Japan’s oil refiner Idemitsu Kosan expects Japan’s demand for oil products to fall by about 20 percent in the April-June quarter from a year earlier. Due to the reduction in demand, Japanese oil refiners are seeking to delay imports.
Two weeks have passed since the government declared a state of emergency in Japan where suspensions and reductions at assembly plants began mid-February. There is growing concern among Japanese automakers that production will be suspended for a long time, and restaurants and retailers are looking for ways to survive under the assumption that temporary closures and shorter working hours will be prolonged, reports Japan Times.
Prime Minister Shinzo Abe promised on Thursday to give a one-off sum of $930 to every citizen of Japan in a step to respond to the COVID-19 outbreak as he declared a state of emergency across the whole country. It will run until May 6.
Tanks at key energy hub in Oklahoma could hit their limits within three weeks as traders are willing to pay others to take that oil for delivery in May off their hands, so long as they also take the burden of figuring out where to keep it.
INDIA:
With 3.1 million barrels a day of lost demand, oil demand slumped 70 percent in India, as the third-biggest crude buyer imposed the planet’s largest national lockdown. India’s March 25 decision to impose a three-week shutdown ended April 15, but President Narinder Modi extended it to the third of May.
The average price of Indian basket for crude was $33.36 a barrel in March compared to $71 in April 2019 – the first month of the financial year. On April 15 the price slipped to $19.32. The crude price was predicted to further fall to $10 despite the production cuts as the world was soon running out of storage space.

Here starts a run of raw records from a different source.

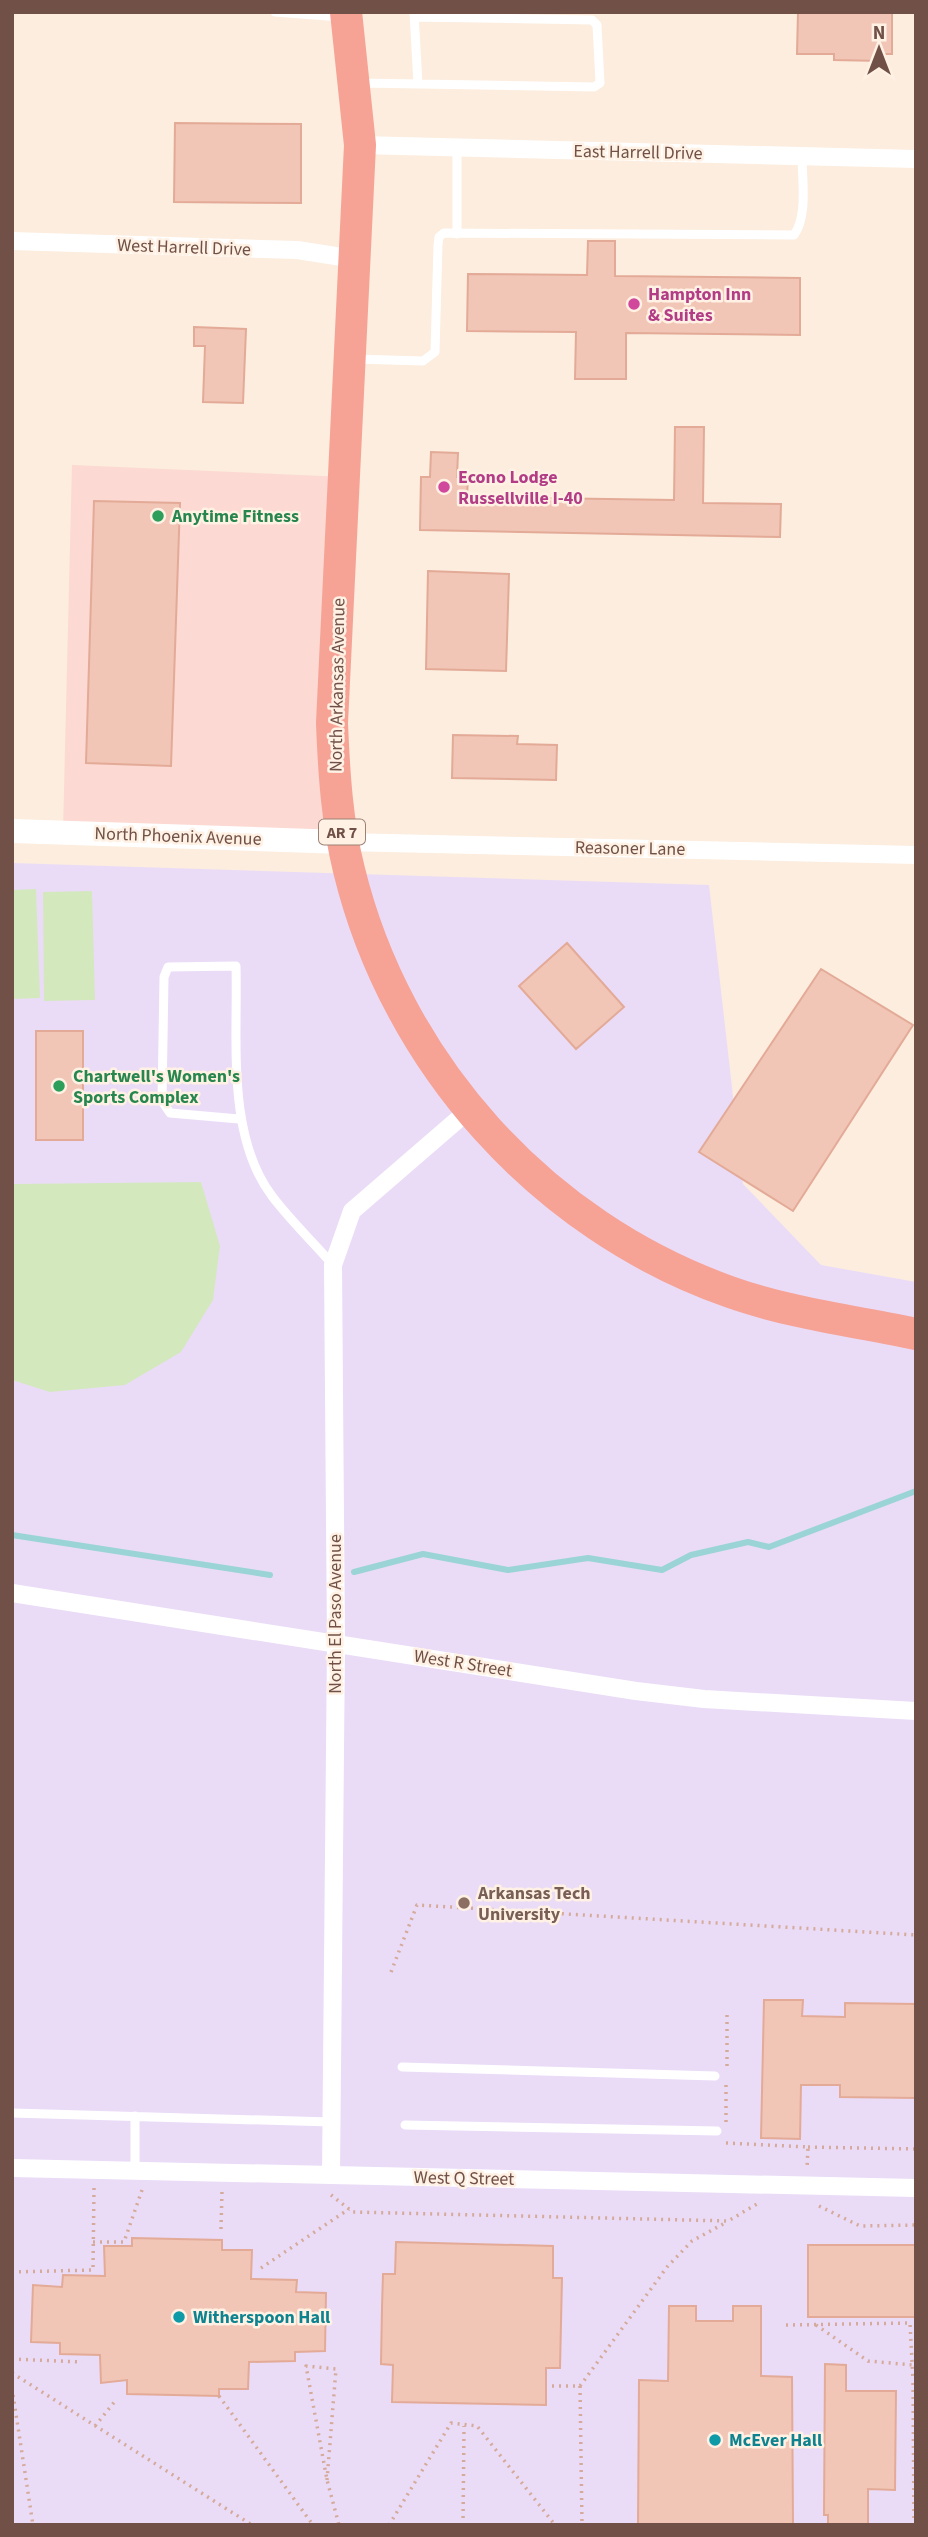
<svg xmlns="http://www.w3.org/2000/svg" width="928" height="2537" font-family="'Source Sans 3',sans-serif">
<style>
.commercial{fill:#fcd9d2}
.education{fill:#eadcf7}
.green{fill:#d4e8be}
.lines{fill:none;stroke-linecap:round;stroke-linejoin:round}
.stream{stroke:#9ad4d6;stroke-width:6}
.building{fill:#f1c6b6;stroke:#e3aa97;stroke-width:2}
.path{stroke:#d5aa9a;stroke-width:3.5;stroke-dasharray:2 5;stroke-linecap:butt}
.lane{stroke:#fff;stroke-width:9}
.street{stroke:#fff;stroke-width:18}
.secondary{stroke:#fff;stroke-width:24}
.highway{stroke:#f6a295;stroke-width:32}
.hotel-dot{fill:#d1479c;stroke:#fff1e4;stroke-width:2.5}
.leisure-dot{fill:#2e9e5b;stroke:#fff1e4;stroke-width:2.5}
.education-dot{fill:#8d6e63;stroke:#fff1e4;stroke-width:2.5}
.culture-dot{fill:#0f9aa8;stroke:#fff1e4;stroke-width:2.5}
.labels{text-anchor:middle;stroke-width:5;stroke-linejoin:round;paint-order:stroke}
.shield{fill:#fff1e4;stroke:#9c8176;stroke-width:2}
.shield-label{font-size:16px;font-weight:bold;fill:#715147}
.street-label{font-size:18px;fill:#715147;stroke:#fff1e4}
.hotel-label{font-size:18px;font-weight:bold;fill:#b23c85;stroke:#fff1e4;text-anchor:start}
.leisure-label{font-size:18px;font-weight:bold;fill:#27864d;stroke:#fff1e4;text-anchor:start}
.education-label{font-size:18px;font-weight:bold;fill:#785e54;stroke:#fff1e4;text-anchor:start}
.culture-label{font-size:18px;font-weight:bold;fill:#0d838f;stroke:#fff1e4;text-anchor:start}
</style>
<rect width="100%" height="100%" fill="#fcedde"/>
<path class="commercial" d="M72 465 344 477 343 842 63 832Z"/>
<path class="education" d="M12 863 709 885 743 1184 821 1265 916 1282V2525H12Z"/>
<path class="green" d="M36 889 40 998 12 999V890Z
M92 891 95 1000 44 1001 43 892Z
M201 1182 220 1246 213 1300 181 1352 125 1385 50 1392 12 1380 13 1184Z"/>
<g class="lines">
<path class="stream" d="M12 1535 270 1575
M354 1572 423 1554 508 1570 588 1558 662 1570 691 1555 748 1542 769 1547 916 1491"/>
</g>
<path class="building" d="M798 12H892V54H882L881 61 834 60V54H797Z
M175 123 301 124V203L174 202Z
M588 241H615V276L800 278V335L626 333V379H575L576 332 467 331 468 274 587 275Z
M194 327 246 329 243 403 203 402 205 346H194Z
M675 427H704L703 503 781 504 780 537 420 530 421 477H430L431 452 458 453 457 477H468L467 497 674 500Z
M94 501 180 503 171 766 86 763Z
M428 571 509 574 506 671 426 669Z
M453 735 518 736 517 744 557 745 556 780 452 778Z
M567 943 624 1007 576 1049 519 986Z
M821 969 913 1025 793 1211 699 1152Z
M36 1031H83V1140H36Z
M764 2000H803L802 2016 845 2017V2003L916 2004V2098L840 2097V2085H801L800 2139 761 2138Z
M132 2238 222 2240V2250H252L251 2279 297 2280 296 2292 326 2293 325 2351 295 2352V2361L249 2362 248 2389H219V2396L127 2394V2380L101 2383 100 2355 60 2354V2343L31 2342 33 2285 62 2287 63 2275 105 2276 104 2246H132Z
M396 2242 553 2246V2278H562L560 2368H546V2405L392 2402 393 2365 381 2364 382 2307 383 2274H395Z
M808 2245H916V2317H808Z
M669 2306H696V2321H733V2306H761V2376L792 2377 793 2525H638L639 2380 668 2381Z
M825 2364 846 2365V2391H896L895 2490 868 2489V2525H828V2515H824Z"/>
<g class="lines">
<path class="path" d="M391 1972 417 1905 916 1935
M727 2066V2011
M726 2122V2084
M726 2143 808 2147 807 2169
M808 2147 916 2149
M331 2195 353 2212 728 2221 757 2204
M819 2206 860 2226 916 2225
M221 2229 222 2191
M93 2242H124L142 2190
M261 2268 349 2209
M12 2272 93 2270 94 2188
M786 2325 910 2323 913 2380
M816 2325 868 2361 913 2365
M12 2359 82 2362
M12 2373 252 2525
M552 2386H580L582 2525
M580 2386 667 2267 692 2241 725 2223
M12 2388 33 2525
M219 2396 313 2525
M95 2426 116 2400
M327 2480 336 2369 306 2366 327 2480 339 2525
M389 2525 451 2423 477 2426 555 2525
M463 2525 464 2426
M914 2525 913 2380H916"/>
<path class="lane" d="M275 12 340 17
M414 13 418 84
M360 83 594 87 600 83 597 25 592 20 415 17
M457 147V234
M355 359 423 361 435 352 438 245 439 237 444 233 794 235C808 216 802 179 802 156
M239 1119 170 1113 162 1101 164 977 168 967 236 966C238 1039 226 1135 272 1196 290 1220 313 1242 333 1265
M402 2067 715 2076
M12 2113 331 2122
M135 2116V2172
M405 2125 717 2131"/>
<path class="street" d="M360 145 916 159
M12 241 297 250 355 259
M343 842 916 855
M12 1593 636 1691 704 1699 916 1711
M12 2168 916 2188
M331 2175 336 1644 333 1265 352 1211 470 1109"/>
<path class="secondary" d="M12 831 343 842"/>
<path class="highway" d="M346 12 360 145 332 723C334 773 337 822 349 870 396 1063 542 1226 730 1292 789 1313 854 1321 916 1334"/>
</g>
<g class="hotel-dot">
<circle cx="634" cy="304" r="7"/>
<circle cx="444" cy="487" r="7"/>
</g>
<g class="leisure-dot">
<circle cx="158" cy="516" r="7"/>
<circle cx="59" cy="1086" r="7"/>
</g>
<circle class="education-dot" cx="464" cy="1903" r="7"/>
<g class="culture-dot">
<circle cx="179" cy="2317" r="7"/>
<circle cx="715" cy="2440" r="7"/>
</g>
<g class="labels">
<rect class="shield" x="319" y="819.5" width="46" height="25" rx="5"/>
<g class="shield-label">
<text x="342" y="838">AR 7</text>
</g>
<g class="street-label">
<text transform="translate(638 152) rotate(1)" y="6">East Harrell Drive</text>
<text transform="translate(184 247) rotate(2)" y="6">West Harrell Drive</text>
<text transform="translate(337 685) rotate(-89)" y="6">North Arkansas Avenue</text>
<text transform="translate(178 836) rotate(2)" y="6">North Phoenix Avenue</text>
<text transform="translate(630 848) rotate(1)" y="6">Reasoner Lane</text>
<text transform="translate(335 1614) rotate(-90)" y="6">North El Paso Avenue</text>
<text transform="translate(463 1663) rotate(9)" y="6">West R Street</text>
<text transform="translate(464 2178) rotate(1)" y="6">West Q Street</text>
</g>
<g class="hotel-label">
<text x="648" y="300">Hampton Inn<tspan x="648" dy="21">&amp; Suites</tspan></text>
<text x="458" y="483">Econo Lodge<tspan x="458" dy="21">Russellville I-40</tspan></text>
</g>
<g class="leisure-label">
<text x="172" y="522">Anytime Fitness</text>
<text x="73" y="1082">Chartwell's Women's<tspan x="73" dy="21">Sports Complex</tspan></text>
</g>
<g class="education-label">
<text x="478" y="1899">Arkansas Tech<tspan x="478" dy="21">University</tspan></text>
</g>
<g class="culture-label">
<text x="193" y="2323">Witherspoon Hall</text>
<text x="729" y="2446">McEver Hall</text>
</g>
</g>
<rect width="928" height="2537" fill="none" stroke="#715147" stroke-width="28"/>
<g transform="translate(879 49)" stroke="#fff1e4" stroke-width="5" paint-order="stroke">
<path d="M0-5L12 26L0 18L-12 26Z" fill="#715147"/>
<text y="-10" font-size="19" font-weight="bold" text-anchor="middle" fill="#715147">N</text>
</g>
</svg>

India imports 82 percent of its crude accounting for 20 percent of India’s whole merchandise imports.
Some important dates
On 31 December a cluster of cases of pneumonia in Wuhan was reported to WHO.
On March 11, alarmed with the spreading level and severity, and by alarming levels of inaction, WHO made the assessment that COVID-19 can be characterized as a pandemic.
On Monday the WHO Director-General said that the “worst” of the novel coronavirus has yet to come.
The number of confirmed cases on Tuesday stood at 2,495,994, 171,255 deaths and 571,971 recoveries.
Oil prices and the global economy will take a while to recover from this pandemic and maybe some aspects of the present situation will remain permanent bringing about a new world order politically and in socially. Only time will show.